## Exercise brief
Show every line of the material that follows in which the word "Baptiste" occurs.

## Material to process
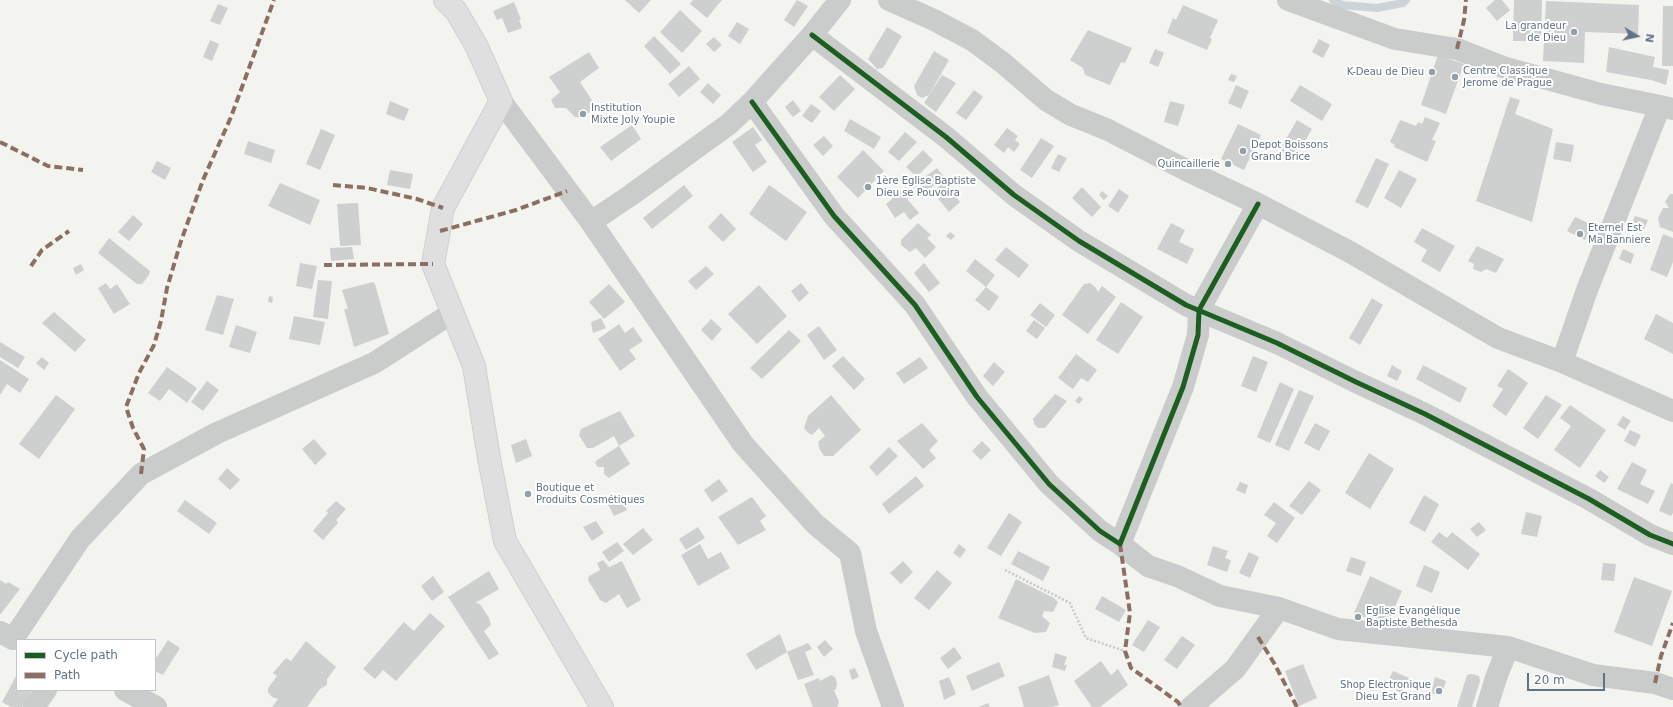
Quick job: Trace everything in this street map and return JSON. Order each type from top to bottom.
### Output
[{"type":"street","points":[[445,0],[456,11],[476,45],[501,101],[591,222],[743,444],[815,524],[850,553],[866,632],[893,707]]},
{"type":"street","points":[[591,222],[729,124],[752,102],[812,35],[840,0]]},
{"type":"street","points":[[889,0],[934,20],[972,40],[1003,63],[1046,100],[1071,115],[1106,129],[1188,171],[1258,204],[1350,252],[1498,338],[1562,362],[1673,411]]},
{"type":"street","points":[[1288,0],[1396,39],[1458,49],[1503,67],[1601,94],[1667,108],[1587,290],[1562,362]]},
{"type":"street","points":[[812,35],[946,137],[1014,195],[1079,241],[1186,305],[1277,343],[1425,414],[1589,499],[1650,535],[1673,544]]},
{"type":"street","points":[[501,101],[443,208],[433,264],[474,366],[505,541],[602,707]]},
{"type":"street","points":[[752,102],[834,216],[916,305],[977,397],[1049,484],[1100,531],[1120,544],[1148,566],[1177,576],[1220,596],[1279,608],[1338,629],[1508,647],[1593,675],[1655,683],[1673,689]]},
{"type":"street","points":[[1120,544],[1182,386],[1198,335],[1199,310],[1258,204]]},
{"type":"street","points":[[10,637],[80,539],[141,474],[218,433],[374,363],[452,313]]},
{"type":"street","points":[[1191,707],[1235,669],[1279,608]]},
{"type":"street","points":[[1487,707],[1508,647]]},
{"type":"street","points":[[34,707],[45,691]]},
{"type":"street","points":[[127,691],[156,707]]},
{"type":"path","points":[[1005,570],[1070,604],[1086,638],[1124,651]]},
{"type":"building","points":[[625,0],[651,0],[639,13]]},
{"type":"building","points":[[693,0],[722,0],[707,18],[690,4]]},
{"type":"building","points":[[797,0],[808,6],[794,27],[784,20]]},
{"type":"building","points":[[1495,0],[1502,0],[1510,10],[1497,21],[1486,8]]},
{"type":"building","points":[[1514,0],[1542,0],[1541,41],[1513,41]]},
{"type":"building","points":[[1546,1],[1639,5],[1638,34],[1585,32],[1584,63],[1543,61]]},
{"type":"building","points":[[514,2],[521,19],[519,20],[522,28],[508,33],[502,18],[497,20],[493,11]]},
{"type":"building","points":[[218,4],[228,8],[220,25],[210,21]]},
{"type":"building","points":[[1183,5],[1218,20],[1210,38],[1212,39],[1207,50],[1167,33],[1173,18],[1176,20]]},
{"type":"building","points":[[1663,6],[1673,6],[1673,66],[1662,66]]},
{"type":"building","points":[[680,10],[702,31],[682,53],[660,32]]},
{"type":"building","points":[[737,22],[749,29],[740,44],[728,36]]},
{"type":"building","points":[[887,27],[902,36],[883,68],[877,69],[868,59]]},
{"type":"building","points":[[1088,30],[1132,48],[1125,63],[1121,62],[1110,85],[1085,75],[1083,68],[1070,60]]},
{"type":"building","points":[[654,36],[681,64],[670,74],[644,46]]},
{"type":"building","points":[[714,37],[722,45],[714,52],[706,44]]},
{"type":"building","points":[[1319,39],[1330,45],[1323,58],[1312,52]]},
{"type":"building","points":[[210,40],[219,44],[212,61],[203,57]]},
{"type":"building","points":[[1609,47],[1655,57],[1653,67],[1669,70],[1666,85],[1651,80],[1606,72]]},
{"type":"building","points":[[1155,49],[1164,53],[1158,67],[1149,63]]},
{"type":"building","points":[[934,51],[949,60],[929,95],[922,98],[917,95],[914,86]]},
{"type":"building","points":[[589,52],[599,68],[580,82],[595,105],[585,117],[575,117],[566,108],[555,108],[551,100],[560,92],[549,77]]},
{"type":"building","points":[[1438,55],[1464,64],[1446,114],[1421,105]]},
{"type":"building","points":[[689,66],[700,79],[679,97],[668,84]]},
{"type":"building","points":[[1231,74],[1237,76],[1234,82],[1228,80]]},
{"type":"building","points":[[840,75],[855,89],[834,111],[819,97]]},
{"type":"building","points":[[942,75],[956,83],[936,112],[924,103]]},
{"type":"building","points":[[708,83],[721,95],[713,104],[700,92]]},
{"type":"building","points":[[1236,85],[1249,91],[1241,109],[1228,103]]},
{"type":"building","points":[[1300,85],[1332,104],[1322,121],[1290,101]]},
{"type":"building","points":[[974,90],[983,97],[966,120],[956,113]]},
{"type":"building","points":[[1510,97],[1520,100],[1515,114],[1553,129],[1532,222],[1476,201]]},
{"type":"building","points":[[793,100],[801,111],[793,117],[785,107]]},
{"type":"building","points":[[390,101],[409,109],[404,121],[386,114]]},
{"type":"building","points":[[1170,101],[1185,105],[1178,126],[1164,122]]},
{"type":"building","points":[[811,104],[821,111],[812,123],[802,116]]},
{"type":"building","points":[[1425,117],[1440,123],[1432,140],[1436,141],[1427,162],[1394,147],[1395,145],[1390,142],[1400,120],[1416,126],[1418,122],[1422,124]]},
{"type":"building","points":[[850,119],[881,137],[874,149],[844,131]]},
{"type":"building","points":[[1297,120],[1312,129],[1294,160],[1279,151]]},
{"type":"building","points":[[1238,124],[1261,135],[1244,170],[1221,159]]},
{"type":"building","points":[[632,125],[641,139],[611,161],[600,147]]},
{"type":"building","points":[[753,127],[762,140],[755,145],[767,162],[753,172],[732,142]]},
{"type":"building","points":[[1007,128],[1018,136],[1015,140],[1020,144],[1014,152],[1008,147],[1004,153],[994,145]]},
{"type":"building","points":[[321,129],[335,135],[320,170],[306,164]]},
{"type":"building","points":[[905,132],[917,142],[899,161],[888,152]]},
{"type":"building","points":[[824,136],[833,146],[823,156],[813,145]]},
{"type":"building","points":[[1041,138],[1054,146],[1032,178],[1020,170]]},
{"type":"building","points":[[248,141],[275,150],[271,163],[244,154]]},
{"type":"building","points":[[1556,142],[1574,145],[1571,162],[1553,159]]},
{"type":"building","points":[[863,150],[884,171],[858,198],[837,177]]},
{"type":"building","points":[[923,150],[933,160],[917,177],[906,167]]},
{"type":"building","points":[[1058,154],[1067,158],[1059,172],[1051,168]]},
{"type":"building","points":[[1376,158],[1389,164],[1368,208],[1355,202]]},
{"type":"building","points":[[157,161],[171,168],[165,180],[151,172]]},
{"type":"building","points":[[937,168],[944,177],[922,195],[914,185]]},
{"type":"building","points":[[390,170],[413,174],[410,189],[387,185]]},
{"type":"building","points":[[1399,170],[1417,179],[1401,208],[1384,198]]},
{"type":"building","points":[[280,183],[320,200],[310,225],[268,206]]},
{"type":"building","points":[[943,183],[960,202],[949,212],[933,192]]},
{"type":"building","points":[[684,185],[693,196],[652,229],[643,218]]},
{"type":"building","points":[[769,185],[807,212],[786,241],[749,214]]},
{"type":"building","points":[[906,187],[912,195],[907,199],[919,213],[910,220],[904,212],[895,218],[886,204]]},
{"type":"building","points":[[1082,187],[1101,207],[1092,217],[1072,198]]},
{"type":"building","points":[[1119,189],[1129,196],[1118,213],[1108,206]]},
{"type":"building","points":[[1102,191],[1108,196],[1104,200],[1099,195]]},
{"type":"building","points":[[1670,194],[1673,194],[1673,232],[1660,227],[1658,218],[1663,208],[1669,208],[1665,202]]},
{"type":"building","points":[[358,203],[361,245],[340,246],[337,204]]},
{"type":"building","points":[[721,213],[736,229],[723,242],[708,227]]},
{"type":"building","points":[[133,215],[143,224],[129,241],[118,232]]},
{"type":"building","points":[[1635,216],[1648,220],[1643,232],[1630,228]]},
{"type":"building","points":[[1575,217],[1592,225],[1585,240],[1567,231]]},
{"type":"building","points":[[918,223],[931,235],[927,238],[936,247],[925,258],[916,248],[910,252],[901,245],[901,240]]},
{"type":"building","points":[[1171,223],[1185,230],[1179,242],[1194,249],[1187,264],[1157,249]]},
{"type":"building","points":[[1422,228],[1455,246],[1440,272],[1421,261],[1427,250],[1414,242]]},
{"type":"building","points":[[950,232],[955,236],[951,240],[946,236]]},
{"type":"building","points":[[1663,234],[1673,238],[1673,262],[1667,277],[1650,270]]},
{"type":"building","points":[[109,238],[150,271],[149,275],[142,284],[137,284],[98,253]]},
{"type":"building","points":[[1477,246],[1504,259],[1496,273],[1486,269],[1481,272],[1473,269],[1474,264],[1468,261]]},
{"type":"building","points":[[352,247],[354,259],[331,261],[330,248]]},
{"type":"building","points":[[1006,247],[1029,265],[1019,278],[995,260]]},
{"type":"building","points":[[1623,249],[1634,254],[1631,264],[1619,259]]},
{"type":"building","points":[[975,259],[995,275],[986,287],[966,271]]},
{"type":"building","points":[[300,263],[317,266],[312,289],[296,286]]},
{"type":"building","points":[[924,263],[940,283],[929,292],[914,273]]},
{"type":"building","points":[[81,264],[84,270],[76,275],[73,268]]},
{"type":"building","points":[[706,266],[714,274],[696,290],[688,281]]},
{"type":"building","points":[[318,280],[332,281],[328,319],[313,317]]},
{"type":"building","points":[[373,282],[375,284],[389,334],[354,347],[344,309],[348,309],[342,290]]},
{"type":"building","points":[[106,283],[110,289],[117,284],[130,304],[114,314],[98,288]]},
{"type":"building","points":[[801,283],[809,293],[799,302],[791,291]]},
{"type":"building","points":[[1090,283],[1098,292],[1102,286],[1116,297],[1088,334],[1062,315],[1084,284]]},
{"type":"building","points":[[609,284],[625,302],[604,319],[589,302]]},
{"type":"building","points":[[759,285],[787,316],[757,344],[728,314]]},
{"type":"building","points":[[986,287],[999,297],[989,311],[975,300]]},
{"type":"building","points":[[217,295],[234,299],[223,335],[205,330]]},
{"type":"building","points":[[269,296],[273,297],[272,303],[268,302]]},
{"type":"building","points":[[1372,298],[1383,305],[1360,345],[1349,338]]},
{"type":"building","points":[[1121,302],[1143,317],[1118,354],[1096,340]]},
{"type":"building","points":[[1040,303],[1055,315],[1046,327],[1030,315]]},
{"type":"building","points":[[54,312],[86,340],[75,352],[42,323]]},
{"type":"building","points":[[1656,314],[1673,323],[1673,354],[1644,339]]},
{"type":"building","points":[[294,316],[325,322],[320,345],[289,339]]},
{"type":"building","points":[[601,318],[606,328],[593,333],[591,322]]},
{"type":"building","points":[[711,319],[722,329],[712,341],[701,330]]},
{"type":"building","points":[[1034,320],[1045,328],[1037,339],[1026,331]]},
{"type":"building","points":[[619,324],[625,333],[633,327],[643,341],[629,350],[636,359],[620,371],[598,339]]},
{"type":"building","points":[[236,325],[257,332],[250,353],[229,347]]},
{"type":"building","points":[[819,326],[837,350],[824,360],[807,335]]},
{"type":"building","points":[[789,330],[801,341],[762,379],[750,368]]},
{"type":"building","points":[[0,342],[25,357],[18,368],[0,357]]},
{"type":"building","points":[[1076,354],[1097,370],[1088,382],[1081,378],[1073,389],[1058,378]]},
{"type":"building","points":[[843,356],[865,379],[854,390],[832,366]]},
{"type":"building","points":[[1253,356],[1268,362],[1256,392],[1241,386]]},
{"type":"building","points":[[42,357],[49,363],[44,370],[36,363]]},
{"type":"building","points":[[920,357],[928,368],[904,384],[896,373]]},
{"type":"building","points":[[0,360],[29,379],[20,393],[7,384],[0,395]]},
{"type":"building","points":[[994,362],[1005,372],[993,386],[983,376]]},
{"type":"building","points":[[1392,365],[1402,371],[1397,381],[1387,376]]},
{"type":"building","points":[[1423,365],[1467,388],[1460,403],[1416,379]]},
{"type":"building","points":[[167,367],[197,388],[187,403],[169,389],[160,401],[148,393]]},
{"type":"building","points":[[1508,369],[1528,383],[1506,416],[1492,406],[1503,389],[1497,386]]},
{"type":"building","points":[[207,381],[219,390],[203,411],[191,402]]},
{"type":"building","points":[[1280,382],[1294,389],[1270,443],[1257,437]]},
{"type":"building","points":[[1299,390],[1314,396],[1289,451],[1275,445]]},
{"type":"building","points":[[1055,394],[1067,401],[1045,428],[1038,428],[1034,424],[1033,419]]},
{"type":"building","points":[[56,395],[75,409],[39,459],[19,444]]},
{"type":"building","points":[[831,395],[861,430],[833,456],[824,456],[820,450],[818,442],[825,436],[819,428],[812,435],[804,428],[808,416]]},
{"type":"building","points":[[1546,395],[1562,405],[1538,439],[1523,428]]},
{"type":"building","points":[[1079,396],[1083,399],[1079,404],[1075,401]]},
{"type":"building","points":[[1570,405],[1606,430],[1580,468],[1554,450],[1571,426],[1560,418]]},
{"type":"building","points":[[620,411],[635,436],[619,446],[614,436],[593,448],[587,448],[579,435],[581,429]]},
{"type":"building","points":[[1623,416],[1631,421],[1625,430],[1617,425]]},
{"type":"building","points":[[922,423],[938,441],[929,450],[936,458],[923,469],[897,441]]},
{"type":"building","points":[[1315,423],[1330,431],[1319,451],[1304,443]]},
{"type":"building","points":[[1630,430],[1641,435],[1635,447],[1624,441]]},
{"type":"building","points":[[314,439],[327,454],[315,465],[302,449]]},
{"type":"building","points":[[526,439],[532,456],[516,463],[511,445]]},
{"type":"building","points":[[982,441],[991,450],[981,460],[972,451]]},
{"type":"building","points":[[619,446],[630,464],[609,478],[604,474],[604,467],[598,467],[595,463],[597,460]]},
{"type":"building","points":[[889,447],[898,456],[877,476],[869,467]]},
{"type":"building","points":[[1369,453],[1394,469],[1370,509],[1345,493]]},
{"type":"building","points":[[1632,462],[1647,470],[1640,484],[1655,491],[1648,504],[1617,489]]},
{"type":"building","points":[[227,468],[240,480],[230,490],[218,479]]},
{"type":"building","points":[[1600,470],[1609,477],[1604,483],[1595,476]]},
{"type":"building","points":[[916,476],[924,486],[889,514],[882,504]]},
{"type":"building","points":[[719,479],[728,491],[712,502],[704,490]]},
{"type":"building","points":[[1309,481],[1321,490],[1302,515],[1289,506]]},
{"type":"building","points":[[1240,482],[1248,485],[1245,494],[1236,490]]},
{"type":"building","points":[[1671,483],[1673,484],[1673,513],[1671,516],[1659,511]]},
{"type":"building","points":[[1424,495],[1439,504],[1425,532],[1409,523]]},
{"type":"building","points":[[621,496],[627,510],[614,516],[607,502]]},
{"type":"building","points":[[752,497],[766,516],[760,521],[766,530],[738,545],[718,517]]},
{"type":"building","points":[[185,500],[217,523],[209,534],[177,511]]},
{"type":"building","points":[[336,501],[346,509],[336,520],[338,523],[323,540],[313,531],[328,513],[326,511]]},
{"type":"building","points":[[1274,502],[1295,518],[1277,543],[1267,536],[1276,523],[1264,515]]},
{"type":"building","points":[[1526,512],[1542,516],[1537,537],[1521,534]]},
{"type":"building","points":[[1009,513],[1022,522],[1001,556],[987,548]]},
{"type":"building","points":[[596,521],[604,533],[592,541],[583,527]]},
{"type":"building","points":[[1479,522],[1486,530],[1477,537],[1470,529]]},
{"type":"building","points":[[698,527],[705,538],[686,550],[679,539]]},
{"type":"building","points":[[643,528],[653,540],[633,555],[623,544]]},
{"type":"building","points":[[1439,532],[1447,538],[1452,532],[1480,554],[1468,570],[1431,542]]},
{"type":"building","points":[[617,542],[624,551],[609,562],[602,552]]},
{"type":"building","points":[[700,544],[708,559],[721,552],[730,568],[698,586],[681,555]]},
{"type":"building","points":[[959,544],[966,550],[960,558],[953,553]]},
{"type":"building","points":[[1213,546],[1228,551],[1225,558],[1231,560],[1227,572],[1207,565]]},
{"type":"building","points":[[1018,551],[1050,567],[1043,581],[1011,564]]},
{"type":"building","points":[[1249,552],[1259,557],[1250,578],[1239,573]]},
{"type":"building","points":[[1351,557],[1366,562],[1361,576],[1346,571]]},
{"type":"building","points":[[603,560],[609,567],[622,561],[641,600],[627,608],[619,594],[606,603],[600,600],[588,580],[589,576],[600,570],[597,563]]},
{"type":"building","points":[[903,561],[913,572],[901,584],[890,573]]},
{"type":"building","points":[[1603,563],[1616,564],[1614,581],[1601,580]]},
{"type":"building","points":[[1424,565],[1440,572],[1432,593],[1416,586]]},
{"type":"building","points":[[937,570],[952,583],[929,610],[914,598]]},
{"type":"building","points":[[489,571],[499,589],[475,603],[480,604],[489,618],[491,625],[484,631],[499,654],[489,660],[448,597]]},
{"type":"building","points":[[433,576],[444,592],[432,601],[421,586]]},
{"type":"building","points":[[1370,576],[1402,591],[1386,627],[1354,613]]},
{"type":"building","points":[[1634,577],[1672,591],[1652,646],[1614,632]]},
{"type":"building","points":[[1016,579],[1054,598],[1058,602],[1053,612],[1044,611],[1042,616],[1050,623],[1046,632],[1035,633],[998,618]]},
{"type":"building","points":[[0,580],[6,584],[8,582],[20,589],[0,615]]},
{"type":"building","points":[[1102,596],[1126,610],[1119,622],[1095,609]]},
{"type":"building","points":[[430,613],[445,626],[396,681],[383,670],[375,679],[363,669],[404,622],[414,631]]},
{"type":"building","points":[[1148,620],[1160,627],[1144,652],[1132,645]]},
{"type":"building","points":[[780,634],[787,652],[756,670],[746,654]]},
{"type":"building","points":[[1182,636],[1195,645],[1177,669],[1164,660]]},
{"type":"building","points":[[168,640],[180,648],[163,675],[156,672],[156,658]]},
{"type":"building","points":[[825,640],[833,649],[824,657],[817,647]]},
{"type":"building","points":[[306,641],[336,667],[327,679],[327,685],[320,689],[307,707],[272,707],[278,699],[272,697],[268,692],[268,688],[277,676],[273,673],[286,658],[291,661]]},
{"type":"building","points":[[808,643],[812,649],[805,652],[814,675],[798,680],[787,652]]},
{"type":"building","points":[[954,647],[962,658],[948,669],[940,658]]},
{"type":"building","points":[[1055,653],[1067,657],[1064,665],[1067,665],[1065,671],[1052,667]]},
{"type":"building","points":[[1101,661],[1111,675],[1118,669],[1128,685],[1100,707],[1092,707],[1074,681]]},
{"type":"building","points":[[999,662],[1005,676],[972,691],[966,676]]},
{"type":"building","points":[[1303,664],[1317,698],[1299,706],[1285,671]]},
{"type":"building","points":[[855,668],[859,677],[852,680],[849,670]]},
{"type":"building","points":[[1393,671],[1409,678],[1403,694],[1386,686]]},
{"type":"building","points":[[1471,674],[1479,676],[1480,681],[1472,707],[1457,707],[1467,675]]},
{"type":"building","points":[[831,675],[835,677],[837,684],[836,689],[834,690],[839,702],[837,707],[813,707],[804,684],[819,678],[820,681]]},
{"type":"building","points":[[1049,675],[1059,705],[1052,707],[1024,707],[1018,687]]},
{"type":"building","points":[[16,676],[16,691],[31,691],[22,707],[11,707],[2,702]]},
{"type":"building","points":[[949,677],[956,694],[944,700],[939,681]]},
{"type":"building","points":[[1435,677],[1446,681],[1441,696],[1431,693]]},
{"type":"building","points":[[988,703],[990,707],[979,707]]},
{"type":"waterway","points":[[1333,0],[1342,5],[1377,8],[1403,3],[1406,0]]},
{"type":"marked path","points":[[141,474],[144,449],[133,428],[126,407],[139,373],[154,345],[161,321],[167,288],[181,241],[203,180],[231,117],[274,0]]},
{"type":"marked path","points":[[1457,49],[1464,20],[1466,0]]},
{"type":"marked path","points":[[0,142],[48,166],[83,170]]},
{"type":"marked path","points":[[333,185],[367,188],[417,199],[443,208]]},
{"type":"marked path","points":[[440,231],[516,210],[567,191]]},
{"type":"marked path","points":[[31,266],[42,250],[69,231]]},
{"type":"marked path","points":[[324,265],[433,264]]},
{"type":"marked path","points":[[1120,544],[1130,613],[1125,651],[1131,668],[1178,702],[1181,707]]},
{"type":"marked path","points":[[1655,683],[1661,656],[1673,623]]},
{"type":"marked path","points":[[1258,637],[1274,663],[1297,707]]},
{"type":"cycle path","points":[[812,35],[946,137],[1014,195],[1079,241],[1186,305],[1277,343],[1425,414],[1589,499],[1650,535],[1673,544]]},
{"type":"cycle path","points":[[752,102],[834,216],[915,305],[977,397],[1049,484],[1100,531],[1120,544],[1183,387],[1198,335],[1199,310],[1258,204]]},
{"type":"place","name":"La grandeur de Dieu","points":[[1574,32]]},
{"type":"place","name":"K-Deau de Dieu","points":[[1432,72]]},
{"type":"place","name":"Centre Classique Jerome de Prague","points":[[1455,77]]},
{"type":"place","name":"Institution Mixte Joly Youpie","points":[[583,114]]},
{"type":"place","name":"Depot Boissons Grand Brice","points":[[1243,151]]},
{"type":"place","name":"Quincaillerie","points":[[1228,164]]},
{"type":"place","name":"1ère Eglise Baptiste Dieu se Pouvoira","points":[[868,187]]},
{"type":"place","name":"Eternel Est Ma Banniere","points":[[1580,234]]},
{"type":"place","name":"Boutique et Produits Cosmétiques","points":[[528,494]]},
{"type":"place","name":"Eglise Evangélique Baptiste Bethesda","points":[[1358,617]]},
{"type":"place","name":"Shop Electronique Dieu Est Grand","points":[[1439,691]]}]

## Response to this task
{"type":"place","name":"1ère Eglise Baptiste Dieu se Pouvoira","points":[[868,187]]},
{"type":"place","name":"Eglise Evangélique Baptiste Bethesda","points":[[1358,617]]},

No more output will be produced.